ゲーム上の演出と思っていたが、もしかしたら本当に言語が違う?
だとしたら、俺は日本語で話しているのに、なんで言葉が通じるんだ?
「………翻訳の術」
「え?」
混乱する俺に、セレンがぽつりと呟いた。
「そういうのが、あるんです。異国の言葉を使えるようになる便利な術が。それをさきほど、寝ている間に施させていただきました」
「あ………そういうことなんだ」
納得。
自動翻訳機をつけているようなものか。
あれ?
でもそしたら何で『セレンがいて良かった』になるんだ?
「えーと、その術はセレンしか使えない?」
「この場合は、そうだな」
何故かニヤニヤしながらカルロスが口をはさむ。
「この術は便利だが、一つ問題がある。術者が、両方の言語を操れないと施せないんだ」
「………え?」
「つまり、この国で君の世界の言葉を知っているのがセレンだけだったということさ」
「……知っている? 異界の言葉を……?」
「カル兄様」
ふぅ、と息を吐くと、セレンはカルロスに向きなおった。
「後は私からお話ししておきます。カル兄様はそろそろ姉上のところへ行かれた方がいいのでは?」
「おやおや。私はお邪魔かな?」
「ハッキリ言って邪魔です。カル兄様がいると話が混乱します」
「……本当にハッキリ言うな。まぁいいさ。じゃあね、トール君、また後で」
ヒラヒラと手を振りながら、カルロスは部屋を出て行った。
何しに来たんだ。
本当に俺の顔を見に来ただけか?
「………透」
呼びかけられて気が付いた。
彼女の呼びかけは『透』と聞こえるが、カルロスは『トール』だ。これも、彼女だけが日本語を知っているためか。
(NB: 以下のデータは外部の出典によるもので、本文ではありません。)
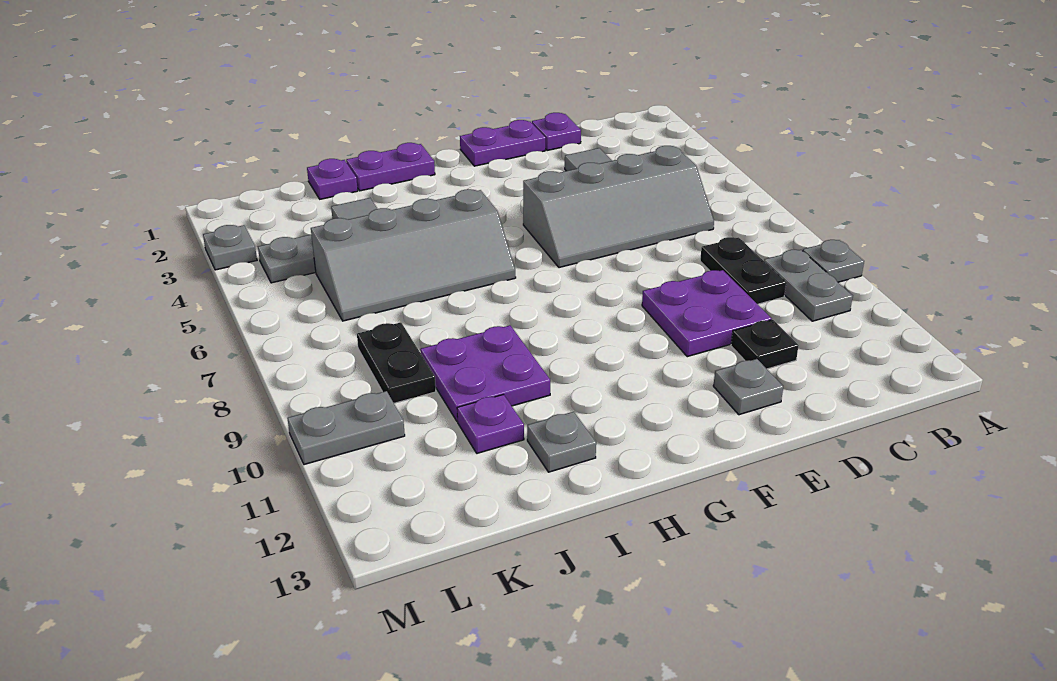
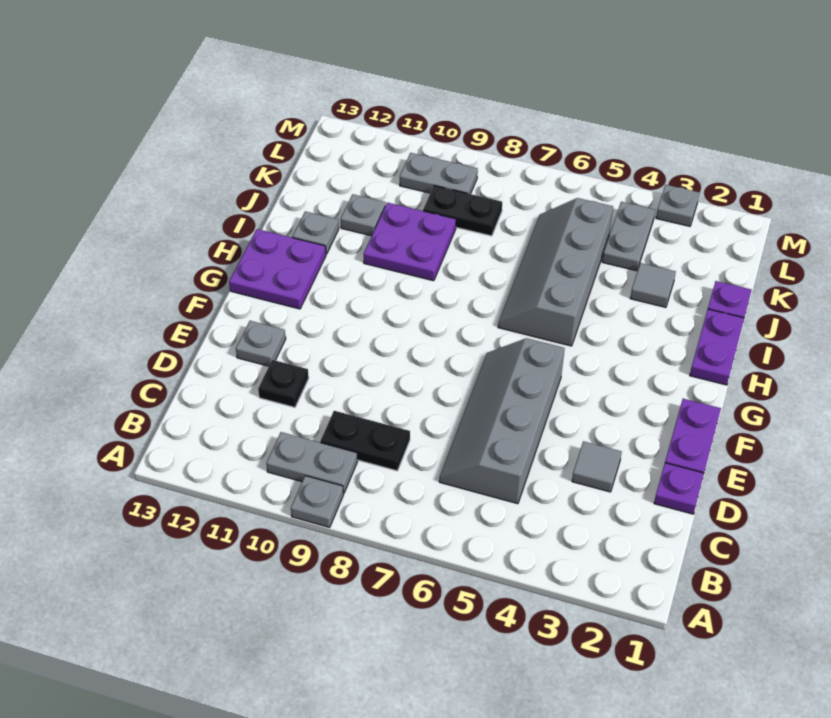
purple plate D9:E10 level 1 -> purple plate G12:H13 level 1
purple plate J11 level 1 -> grey plate J11 level 1
grey plate L10:M10 level 1 -> grey plate L9:L10 level 1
「あの、信じられないかもしれませんが、私『異界の記憶』があるんです」
「……異界の記憶?」
「老師は、前世の記憶、と言っていました。私の前世は異界人だったって」
「前世………」
ぎくり、とした。
前世の記憶。
それはついさきほどまで、自分にもあるのではと考えていたもの。
「それでその『異界』が、おそらく透と同じか、あるいはその、すごく近い世界なんだと思います。だから日本語が………」
………異界の記憶。
前世が、異界人。
そうか。
俺もそうなのかもしれない。
『プリくに』を検索しても出てこなかったのは、異界で作られたゲームだからだと考えれば辻褄が合う。
「……驚いたな」
「ですよね。でも、その、本当なんです。だからその……」
「あ、いや、驚いたのはそこじゃなくて」
「………え?」
「俺もなんだ」
「は?」
「俺にも、『前世の記憶』がある」
「…………えッ!?」
「それもおそらく、『異界の記憶』が」
セレンは、これ以上ないくらい大きく目を見開いて絶句した。